Exercise description
Please write out every line of the listing without alteration, but omit the images.

Recorded data
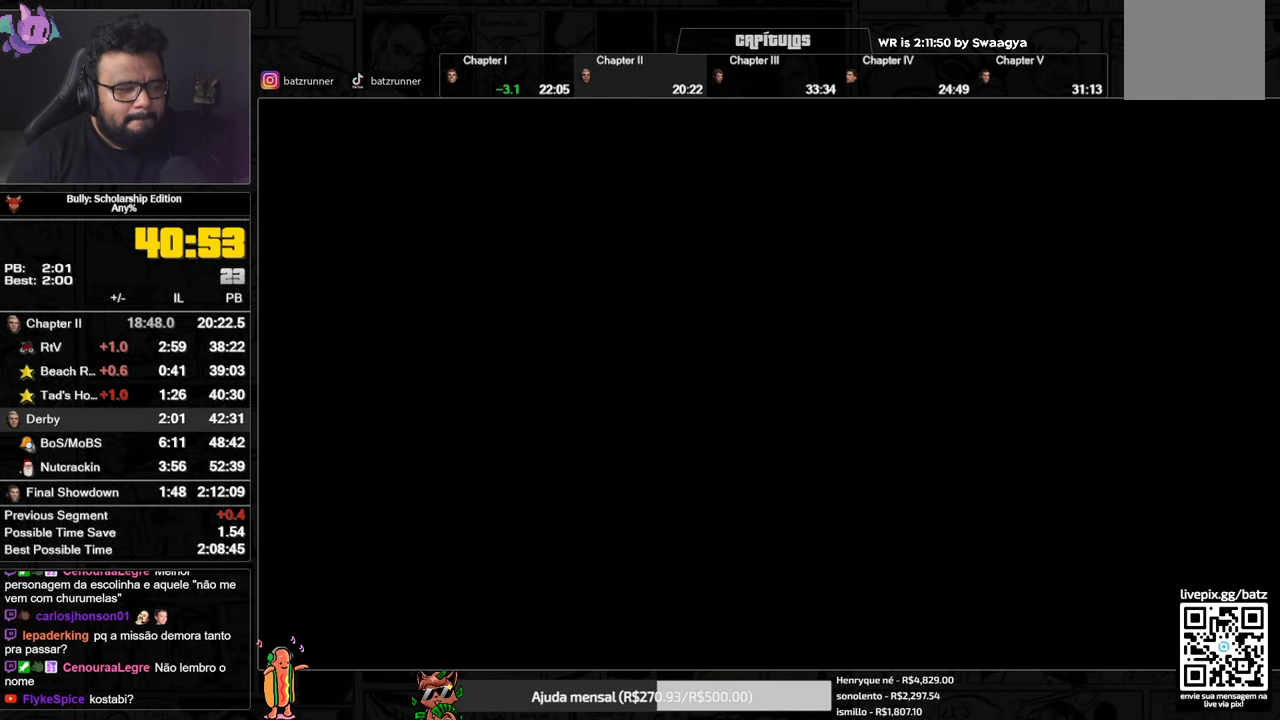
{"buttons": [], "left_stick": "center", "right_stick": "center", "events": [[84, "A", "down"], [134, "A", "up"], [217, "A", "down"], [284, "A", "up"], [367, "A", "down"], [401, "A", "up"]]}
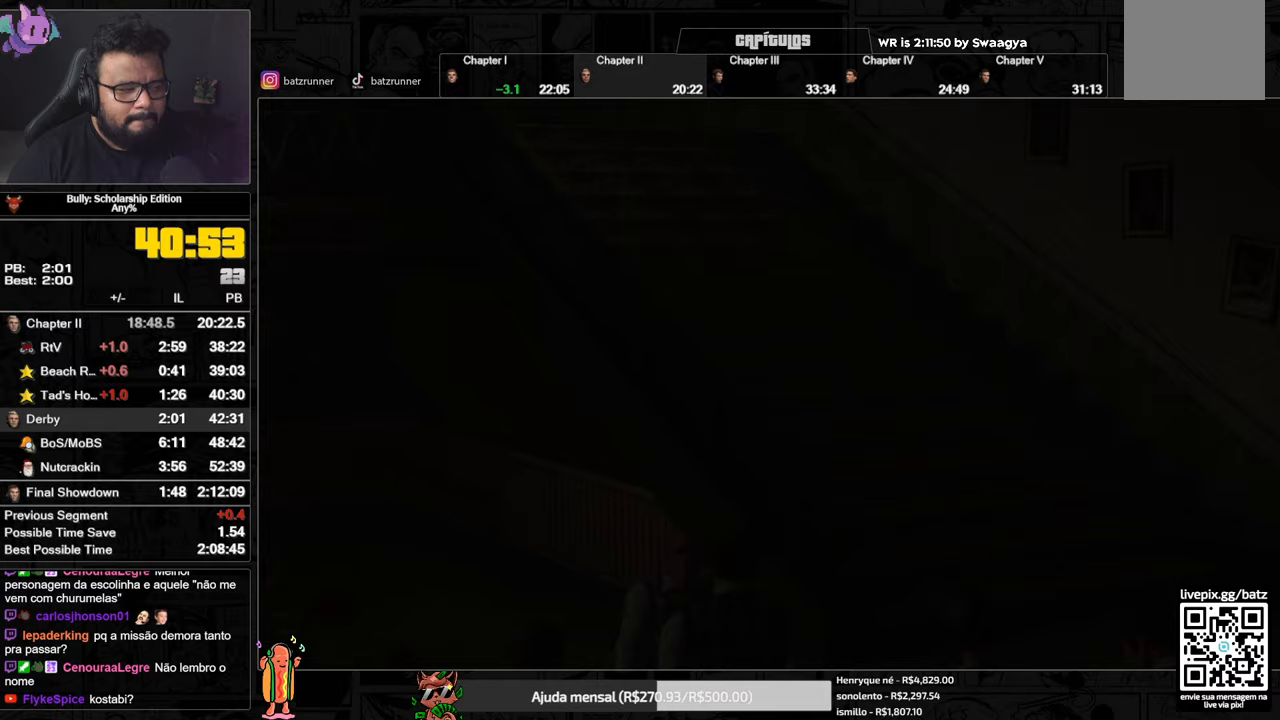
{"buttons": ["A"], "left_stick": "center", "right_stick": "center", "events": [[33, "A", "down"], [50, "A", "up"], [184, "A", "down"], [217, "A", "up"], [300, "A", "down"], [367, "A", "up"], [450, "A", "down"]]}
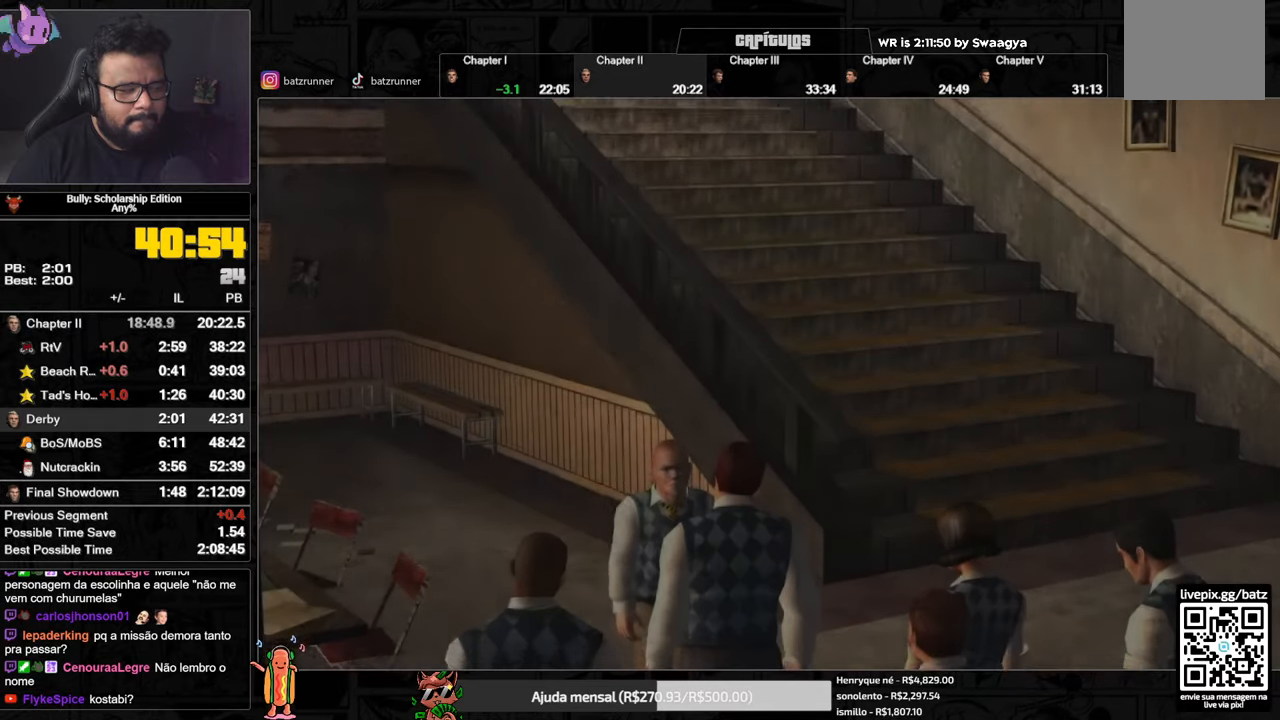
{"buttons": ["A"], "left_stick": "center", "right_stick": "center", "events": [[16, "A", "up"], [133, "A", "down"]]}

Task output
{"buttons": [], "left_stick": "center", "right_stick": "center", "events": [[84, "A", "down"], [134, "A", "up"], [217, "A", "down"], [284, "A", "up"], [367, "A", "down"], [401, "A", "up"]]}
{"buttons": ["A"], "left_stick": "center", "right_stick": "center", "events": [[33, "A", "down"], [50, "A", "up"], [184, "A", "down"], [217, "A", "up"], [300, "A", "down"], [367, "A", "up"], [450, "A", "down"]]}
{"buttons": ["A"], "left_stick": "center", "right_stick": "center", "events": [[16, "A", "up"], [133, "A", "down"]]}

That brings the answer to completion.